BELFAST — Belfast Cemetery trustees, the city’s Cemetery Department, and the Belfast Maine Historical Society will recognize a local Boston Tea Party participant in a ceremony Wednesday, Oct. 5, in Grove Cemetery.

A commemorative plaque will be placed on the gravestone of Belfast resident John Cochran as part of a movement sponsored by the Boston Tea Party Ships and Museum, a group dedicated to recognizing all members of the Dec. 16, 1773, protest event by the time of its 250th anniversary in one year.

The event will be open to the public, and residents and members of community organizations are invited to attend and perhaps say a few words, according to a press release from the Historical Society.

“We believe that the Boston Tea Party is the single most important event leading up to the American Revolution,” said Even O’Brien, creative manager of the Boston Tea Party Ships & Museum. “Its principles and values speak through the generations, and ideas of protesting against injustice and tyranny are things we all can relate to, even just shy of 250 years later.”

Since 2019, a total of 87 commemorative markers have been placed at graves of known Boston Tea Party participants buried within some of the state’s oldest burying grounds. In the months leading up to the 250th anniversary of the event, which will take place on Dec. 16, 2023, the group plans to place additional markers at the graves of all 125 known participants buried throughout New England and the U.S. For more information, visit bostonteapartyships.com.

What is known about John Cochran:

Cochran was born in 1749 in East Boston, then called Noddle’s Island. He came to Belfast among the first settlers in May 1770. Known as “Boston John,” he was a learned man, and many children came to his house for lessons.

He was already settled in Belfast in 1770 when he responded to the call to arms.
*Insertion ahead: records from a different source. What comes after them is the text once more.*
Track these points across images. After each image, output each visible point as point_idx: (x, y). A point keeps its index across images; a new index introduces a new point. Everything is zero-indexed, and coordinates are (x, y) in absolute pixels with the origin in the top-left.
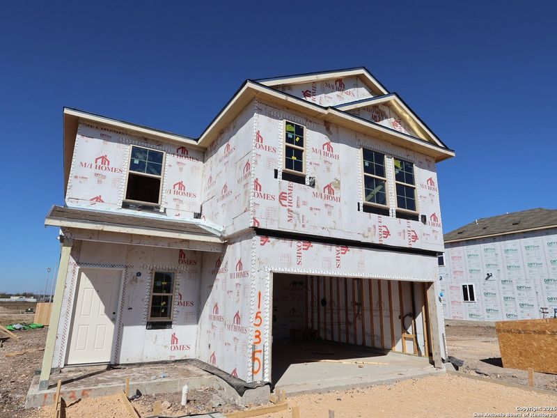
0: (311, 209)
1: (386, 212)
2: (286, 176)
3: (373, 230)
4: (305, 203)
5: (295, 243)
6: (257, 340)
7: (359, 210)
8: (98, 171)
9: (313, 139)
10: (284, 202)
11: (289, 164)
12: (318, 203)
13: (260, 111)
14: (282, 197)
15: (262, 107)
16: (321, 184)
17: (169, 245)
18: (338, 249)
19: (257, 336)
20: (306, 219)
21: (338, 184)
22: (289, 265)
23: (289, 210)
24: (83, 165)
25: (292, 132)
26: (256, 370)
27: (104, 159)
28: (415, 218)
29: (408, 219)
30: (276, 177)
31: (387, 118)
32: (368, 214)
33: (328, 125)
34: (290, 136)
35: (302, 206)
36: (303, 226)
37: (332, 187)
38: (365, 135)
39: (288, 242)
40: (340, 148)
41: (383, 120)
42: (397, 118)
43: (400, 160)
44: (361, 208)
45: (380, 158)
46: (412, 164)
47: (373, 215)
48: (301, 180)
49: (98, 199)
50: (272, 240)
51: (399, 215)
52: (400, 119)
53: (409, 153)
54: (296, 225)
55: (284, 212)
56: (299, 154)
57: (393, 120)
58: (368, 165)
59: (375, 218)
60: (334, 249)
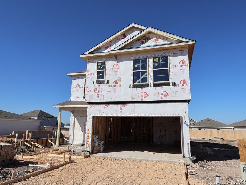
0: (107, 92)
1: (147, 86)
2: (97, 82)
3: (137, 95)
4: (104, 90)
5: (103, 105)
6: (88, 138)
7: (130, 88)
8: (77, 89)
9: (109, 64)
10: (96, 92)
11: (98, 77)
12: (111, 89)
13: (89, 62)
14: (96, 90)
15: (89, 60)
16: (111, 82)
18: (121, 105)
19: (88, 137)
20: (105, 96)
21: (120, 79)
22: (100, 113)
23: (98, 94)
24: (74, 88)
25: (100, 65)
26: (87, 147)
27: (78, 85)
28: (168, 84)
29: (161, 86)
30: (94, 83)
31: (150, 39)
32: (136, 88)
33: (116, 57)
34: (99, 67)
35: (103, 92)
36: (104, 99)
37: (117, 81)
39: (100, 105)
40: (122, 64)
41: (148, 41)
42: (158, 37)
43: (157, 58)
44: (131, 87)
45: (145, 61)
46: (167, 57)
48: (103, 82)
49: (78, 97)
50: (94, 105)
51: (155, 85)
52: (160, 37)
53: (166, 51)
54: (100, 99)
55: (96, 95)
56: (103, 72)
57: (155, 38)
58: (136, 67)
59: (139, 89)
60: (119, 105)
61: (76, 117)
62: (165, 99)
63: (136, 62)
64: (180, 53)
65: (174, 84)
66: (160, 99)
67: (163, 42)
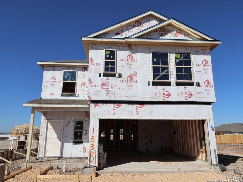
0: (119, 88)
1: (169, 84)
2: (105, 75)
3: (158, 94)
4: (115, 86)
5: (112, 105)
6: (92, 148)
7: (149, 85)
8: (52, 83)
9: (121, 55)
10: (104, 87)
11: (106, 69)
12: (124, 85)
13: (92, 48)
14: (103, 85)
15: (93, 46)
16: (125, 75)
17: (69, 110)
18: (137, 106)
20: (116, 94)
21: (136, 74)
22: (109, 115)
23: (107, 90)
24: (47, 82)
25: (109, 54)
27: (54, 78)
28: (192, 84)
29: (185, 86)
30: (100, 76)
31: (170, 32)
32: (156, 86)
33: (130, 46)
34: (108, 56)
35: (114, 88)
36: (115, 97)
37: (132, 76)
38: (154, 45)
39: (108, 105)
40: (138, 56)
41: (167, 34)
42: (178, 31)
43: (179, 54)
44: (151, 84)
45: (165, 55)
46: (189, 55)
47: (158, 87)
48: (114, 75)
49: (52, 94)
50: (99, 105)
51: (178, 84)
52: (180, 31)
53: (188, 48)
54: (110, 97)
55: (104, 92)
56: (113, 64)
57: (175, 32)
58: (156, 61)
59: (160, 88)
60: (135, 106)
61: (50, 121)
62: (189, 100)
63: (155, 55)
64: (202, 52)
65: (198, 85)
66: (184, 101)
67: (183, 37)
In the early years of the American Revolution, he and other settlers of Belfast, refusing to take the oath of allegiance to England, were obliged to abandon their homes and return to Massachusetts and New Hampshire, where they remained until the war was over.

Besides taking part in the Boston Tea Party, Cochran also fought in the war at the Battle of Bunker Hill, receiving an honorable discharge at its close.

He was the last survivor of the 32 “Original Proprietors” of Belfast, meaning the first to have land deeded to them. The local Daughters of the American Revolution organization was first named in honor of John Cochran and they were responsible for placing his grave marker in Grove Cemetery.

He lived out his later years with a son on what is now called Crocker Road, near its intersection with Marsh Road. That road was originally called Cochran Road.

Cochran died Nov. 30, 1839, at the age of 90. His inscription reads: “He was one of the memorable Tea Party at Boston, Dec. 16,1773.”